Exceptions and Interrupts

There are three lectures here

Pages 325 to 332 and pages A-33 to A-40 in the book also talk about exceptions.

Each note begins with a time; "ca." in front of a time means that it is approximate.

Here's a link to the first lecture:

Lecture 1

6:30 -- Think of interrupts as the phone ringing to signal you to pick it up. Think of polling as building phones with no ringer; instead you go to the phone every now and then and pick it up to see if anyone is there.
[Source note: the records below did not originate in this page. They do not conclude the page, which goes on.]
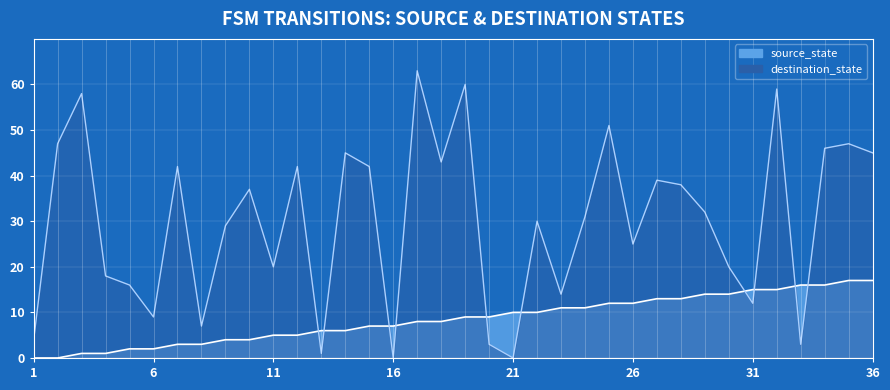

At which label is destination_state closest to 31?

24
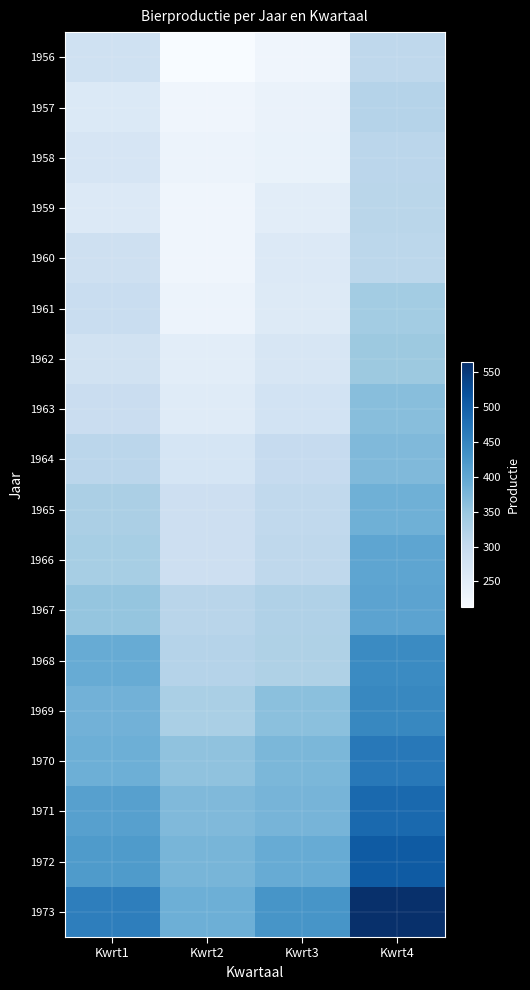

Reading left to right, list all the values displayed in this chart.

1956: Kwrt1=284	Kwrt2=213	Kwrt3=227	Kwrt4=308
1957: Kwrt1=262	Kwrt2=228	Kwrt3=236	Kwrt4=320
1958: Kwrt1=272	Kwrt2=233	Kwrt3=237	Kwrt4=313
1959: Kwrt1=261	Kwrt2=227	Kwrt3=250	Kwrt4=314
1960: Kwrt1=286	Kwrt2=227	Kwrt3=260	Kwrt4=311
1961: Kwrt1=295	Kwrt2=233	Kwrt3=257	Kwrt4=339
1962: Kwrt1=279	Kwrt2=250	Kwrt3=270	Kwrt4=346
1963: Kwrt1=294	Kwrt2=255	Kwrt3=278	Kwrt4=363
1964: Kwrt1=313	Kwrt2=273	Kwrt3=300	Kwrt4=370
1965: Kwrt1=331	Kwrt2=288	Kwrt3=306	Kwrt4=386
1966: Kwrt1=335	Kwrt2=288	Kwrt3=308	Kwrt4=402
1967: Kwrt1=353	Kwrt2=316	Kwrt3=325	Kwrt4=405
1968: Kwrt1=393	Kwrt2=319	Kwrt3=327	Kwrt4=442
1969: Kwrt1=383	Kwrt2=332	Kwrt3=361	Kwrt4=446
1970: Kwrt1=387	Kwrt2=357	Kwrt3=374	Kwrt4=466
1971: Kwrt1=410	Kwrt2=370	Kwrt3=379	Kwrt4=487
1972: Kwrt1=419	Kwrt2=377	Kwrt3=393	Kwrt4=506
1973: Kwrt1=458	Kwrt2=387	Kwrt3=427	Kwrt4=565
Here's a link to the second lecture:

Lecture 2

14:00 -- start here

28:00 -- MARS does not try to simulate kernel mode

38:40 -- MIPS uses the syscall instruction for this. You've seen it used in MARS. Page A-44 has a list of syscalls that MARS can handle. Read the list and think of it as a mini operating system.
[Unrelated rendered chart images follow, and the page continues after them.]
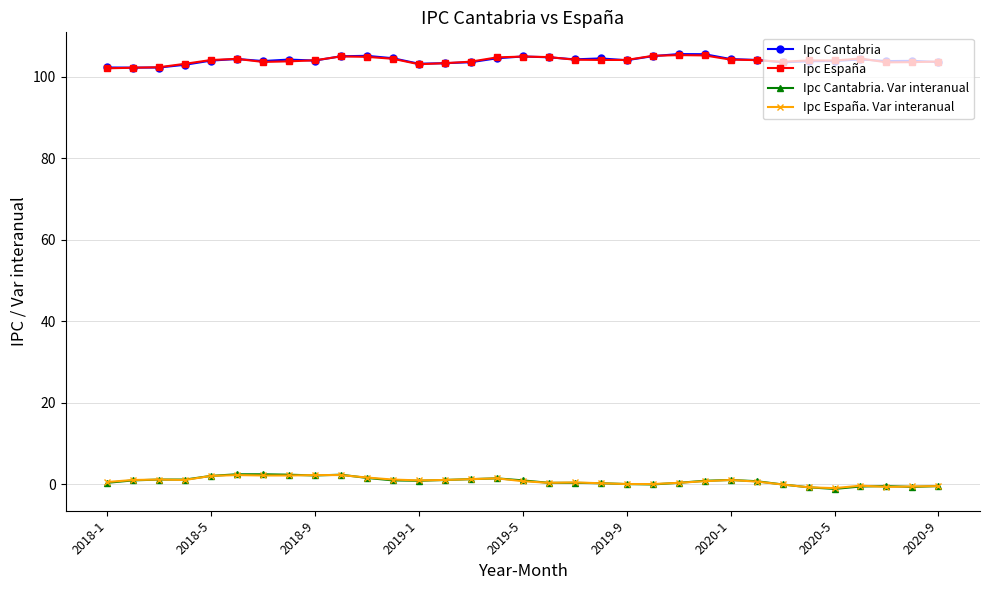

At how many categories does at least one series exceed 64?

33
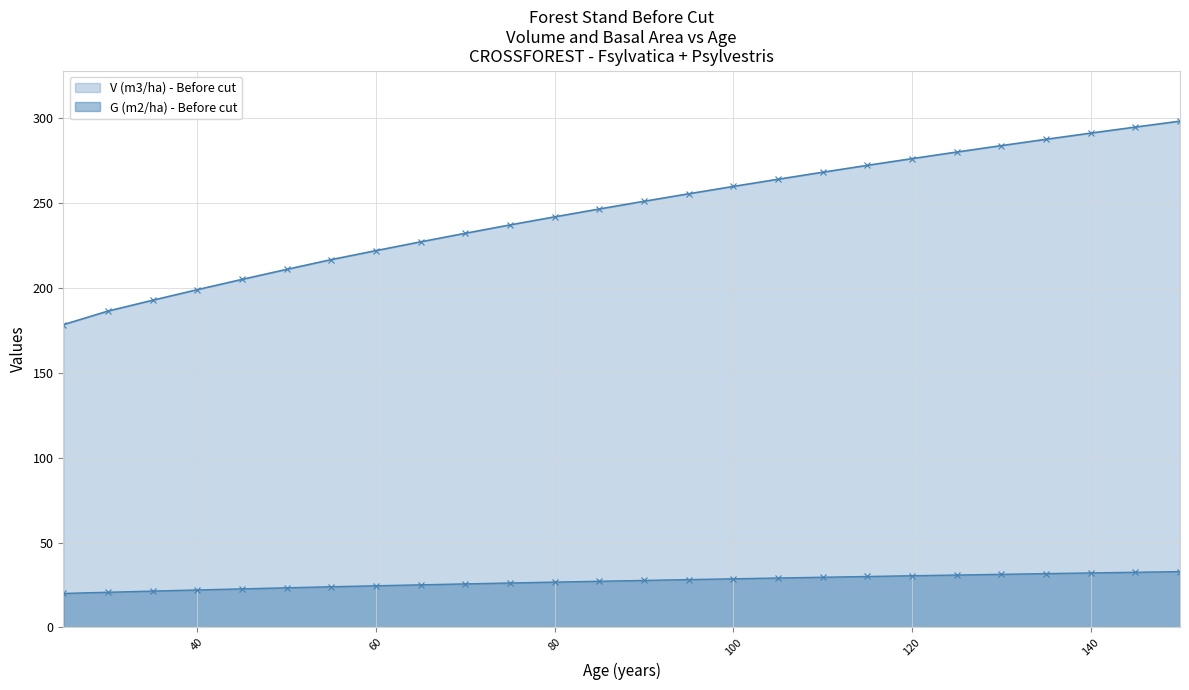

At which label is V (m3/ha) - Before cut closest to 238?

75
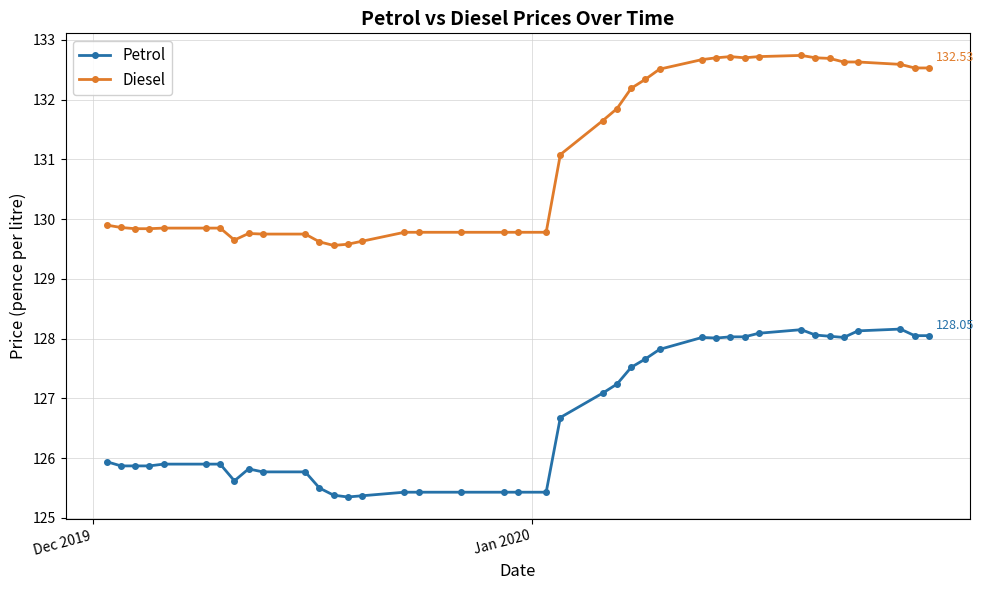

What is the sum of all Diesel values?

5241.1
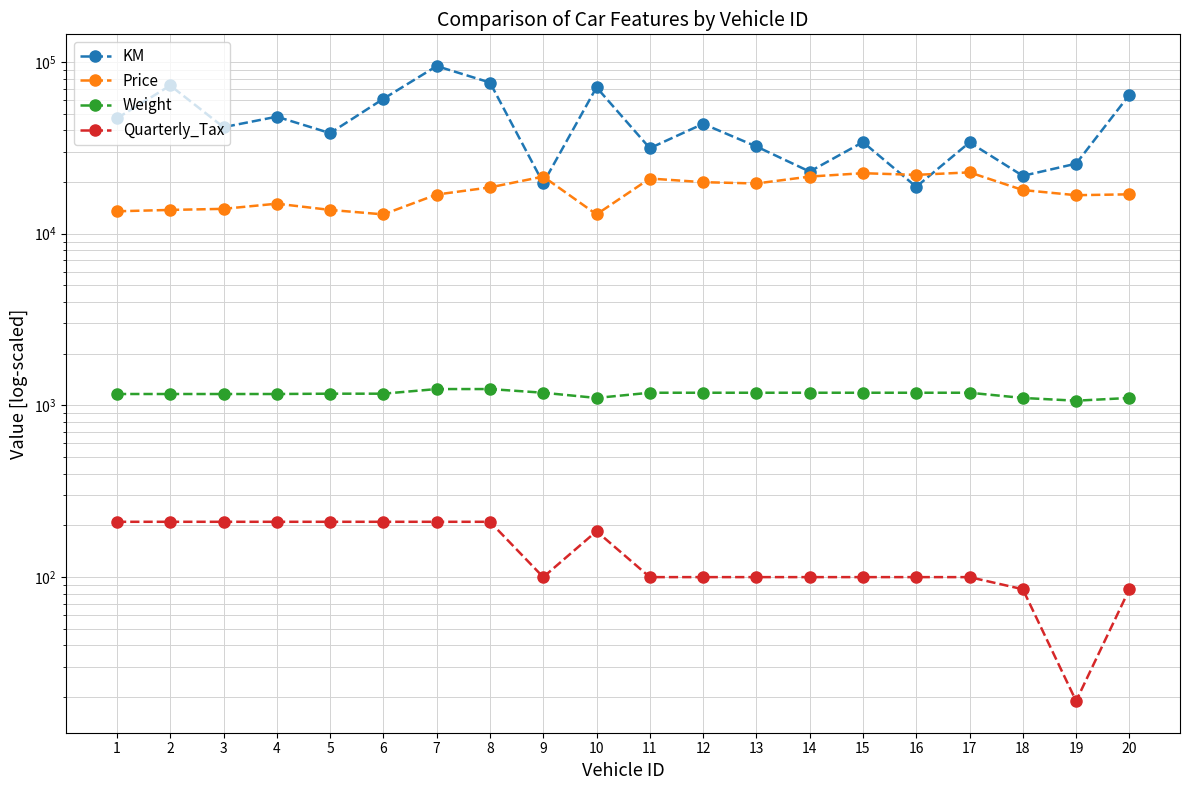

Reading left to right, transcribe all the data shown in this chart.

KM: 1=46986	2=72937	3=41711	4=48000	5=38500	6=61000	7=94612	8=75889	9=19700	10=71138	11=31461	12=43610	13=32189	14=23000	15=34131	16=18739	17=34000	18=21716	19=25563	20=64359
Price: 1=13500	2=13750	3=13950	4=14950	5=13750	6=12950	7=16900	8=18600	9=21500	10=12950	11=20950	12=19950	13=19600	14=21500	15=22500	16=22000	17=22750	18=17950	19=16750	20=16950
Weight: 1=1165	2=1165	3=1165	4=1165	5=1170	6=1170	7=1245	8=1245	9=1185	10=1105	11=1185	12=1185	13=1185	14=1185	15=1185	16=1185	17=1185	18=1105	19=1065	20=1105
Quarterly_Tax: 1=210	2=210	3=210	4=210	5=210	6=210	7=210	8=210	9=100	10=185	11=100	12=100	13=100	14=100	15=100	16=100	17=100	18=85	19=19	20=85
41:40 -- On MIPS, for some reason, dividing by zero does not cause an exception. A word access to a memory address that is not a multiple of 4 will cause an exception. Another example is trying to execute a bit pattern that is not a legal instruction.

45:30 -- On MIPS, that address is 0x8000-0180

Here's a link to the third lecture:

Lecture 3

37:30 -- He's putting together a list of software exceptions. We have a short list of them at 41:40 in lecture 2.